*Reading text*:
..............................

Foss Patent is reporting that Apple has filed a motion opposing Samsung’s motion for a new rubber- patent trial. Samsung originally  filed a motion for a new trial about its liability for infringement of the ‘381 rubber-banding patent. Samsung argued that the patent has now been narrowed in scope due to Apple’s statements during the reexamination process, suggesting a different outcome of the infringement analysis, the report said.

According to the report, Apple responded to Samsungs Monday, here are some of the highlights:

  • According to Apple, Samsung’s motion can be denied simply on the basis that “[t]he evidence to which Samsung points–Apple’s statements during reexamination of the ‘381 patent–did not exist until May 2013, some nine months after trial”, while new trials based on “newly discovered evidence” can be grnated only if they “have been in exist[e]nce at the time of trial” (July/August 2012).

..............................

(Dataset entries)
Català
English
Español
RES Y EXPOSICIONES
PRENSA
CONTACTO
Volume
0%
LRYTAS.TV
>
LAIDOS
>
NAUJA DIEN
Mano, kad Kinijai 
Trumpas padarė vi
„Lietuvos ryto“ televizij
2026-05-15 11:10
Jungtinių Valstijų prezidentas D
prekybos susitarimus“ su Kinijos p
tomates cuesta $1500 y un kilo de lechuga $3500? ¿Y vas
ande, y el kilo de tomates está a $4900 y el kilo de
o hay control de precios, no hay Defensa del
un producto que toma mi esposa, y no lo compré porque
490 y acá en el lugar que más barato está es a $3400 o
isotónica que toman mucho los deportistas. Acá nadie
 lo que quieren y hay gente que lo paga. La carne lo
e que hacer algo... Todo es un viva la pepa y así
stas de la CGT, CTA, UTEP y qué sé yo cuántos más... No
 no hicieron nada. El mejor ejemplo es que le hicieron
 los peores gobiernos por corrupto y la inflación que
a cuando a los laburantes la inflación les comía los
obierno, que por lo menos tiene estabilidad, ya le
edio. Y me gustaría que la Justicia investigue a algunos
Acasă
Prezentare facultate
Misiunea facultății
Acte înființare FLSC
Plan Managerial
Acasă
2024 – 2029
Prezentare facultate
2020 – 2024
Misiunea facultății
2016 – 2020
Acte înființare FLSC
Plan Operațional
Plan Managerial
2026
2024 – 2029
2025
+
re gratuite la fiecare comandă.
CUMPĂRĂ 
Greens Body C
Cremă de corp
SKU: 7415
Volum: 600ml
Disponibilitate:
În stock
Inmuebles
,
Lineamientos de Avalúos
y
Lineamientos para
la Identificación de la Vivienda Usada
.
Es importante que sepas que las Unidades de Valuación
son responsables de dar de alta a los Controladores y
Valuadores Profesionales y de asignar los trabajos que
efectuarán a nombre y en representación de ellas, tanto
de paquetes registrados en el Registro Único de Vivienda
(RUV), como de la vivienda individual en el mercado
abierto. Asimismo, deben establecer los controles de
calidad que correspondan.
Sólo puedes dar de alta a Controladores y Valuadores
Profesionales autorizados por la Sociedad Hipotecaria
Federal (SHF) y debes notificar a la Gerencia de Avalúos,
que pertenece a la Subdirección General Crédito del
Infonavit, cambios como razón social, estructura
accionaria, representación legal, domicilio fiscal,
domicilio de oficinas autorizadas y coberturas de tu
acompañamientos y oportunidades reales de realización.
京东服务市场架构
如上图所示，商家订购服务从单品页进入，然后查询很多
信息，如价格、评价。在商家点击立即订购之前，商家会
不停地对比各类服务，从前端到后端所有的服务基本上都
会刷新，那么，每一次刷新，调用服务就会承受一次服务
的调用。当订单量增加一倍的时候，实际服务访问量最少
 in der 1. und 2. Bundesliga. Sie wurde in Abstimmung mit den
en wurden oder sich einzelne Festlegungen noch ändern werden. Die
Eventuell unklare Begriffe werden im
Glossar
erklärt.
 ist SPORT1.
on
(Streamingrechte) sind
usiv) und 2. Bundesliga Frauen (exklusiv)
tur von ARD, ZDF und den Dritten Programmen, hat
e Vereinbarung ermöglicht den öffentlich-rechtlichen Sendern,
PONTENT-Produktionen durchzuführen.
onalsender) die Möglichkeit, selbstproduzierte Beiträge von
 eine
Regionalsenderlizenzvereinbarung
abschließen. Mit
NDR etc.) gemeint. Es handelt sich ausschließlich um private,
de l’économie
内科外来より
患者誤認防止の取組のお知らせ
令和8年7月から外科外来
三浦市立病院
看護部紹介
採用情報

..............................

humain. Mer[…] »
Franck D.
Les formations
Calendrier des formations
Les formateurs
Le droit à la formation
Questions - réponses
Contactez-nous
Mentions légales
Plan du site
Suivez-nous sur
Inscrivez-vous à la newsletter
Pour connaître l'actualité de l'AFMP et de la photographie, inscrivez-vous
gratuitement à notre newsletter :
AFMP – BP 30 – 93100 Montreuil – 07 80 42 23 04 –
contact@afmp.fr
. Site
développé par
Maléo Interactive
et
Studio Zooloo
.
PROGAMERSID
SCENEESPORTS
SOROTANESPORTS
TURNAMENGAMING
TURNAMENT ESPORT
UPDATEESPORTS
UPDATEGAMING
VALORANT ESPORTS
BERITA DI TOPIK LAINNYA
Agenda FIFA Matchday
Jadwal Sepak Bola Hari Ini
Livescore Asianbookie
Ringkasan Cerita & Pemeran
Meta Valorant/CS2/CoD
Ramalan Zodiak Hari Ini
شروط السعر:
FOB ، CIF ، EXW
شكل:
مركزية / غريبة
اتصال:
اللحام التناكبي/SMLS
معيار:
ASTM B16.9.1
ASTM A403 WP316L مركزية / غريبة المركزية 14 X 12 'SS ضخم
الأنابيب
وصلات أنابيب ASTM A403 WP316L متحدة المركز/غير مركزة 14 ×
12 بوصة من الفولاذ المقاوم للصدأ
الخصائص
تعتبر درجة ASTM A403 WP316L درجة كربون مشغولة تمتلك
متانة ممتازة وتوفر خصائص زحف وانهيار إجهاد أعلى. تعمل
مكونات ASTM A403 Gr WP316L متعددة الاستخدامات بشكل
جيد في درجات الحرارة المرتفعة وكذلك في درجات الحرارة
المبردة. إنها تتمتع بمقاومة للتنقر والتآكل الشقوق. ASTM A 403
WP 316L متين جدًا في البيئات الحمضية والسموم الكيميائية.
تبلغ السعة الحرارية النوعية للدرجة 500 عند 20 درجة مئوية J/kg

..............................

*Task item*:
Please continue the article about Apple's opposition to Samsung's motion for a new trial, starting right after its last sentence.

*Answer box*:
  • Another requirement is that such newly-discovered evidence must not have been “discoverable through the exercise of reasonable diligence”, but Apple says it has taken consistent positions with respect to the relevant piece of prior art (“Lira”) throughout the case. So Apple believes Samsung can’t claim now that this is new in any way.
  • Apple also says Samsung’s non-infringement arguments are wrong. This is a context in which the aforementioned declaration adds a lot of detail. However, Apple makes a distinction between implementations of rubber-banding that “benefit the most from that invention” (by avoiding a situation in which the end user instinctively believes the touch screen is not responsive) and others. I agree, but Samsung may have more of a case (apart from procedural arguments) with respect to some aspects of the implementations that provide lesser benefits. And in a very strict sense that could also have implications for the determination of damages.
  • Apple also denies that the statements it made during reexamination can be characterized the way Samsung characterized them. In my post on Samsung’s motion I had also expressed some doubts in this regard.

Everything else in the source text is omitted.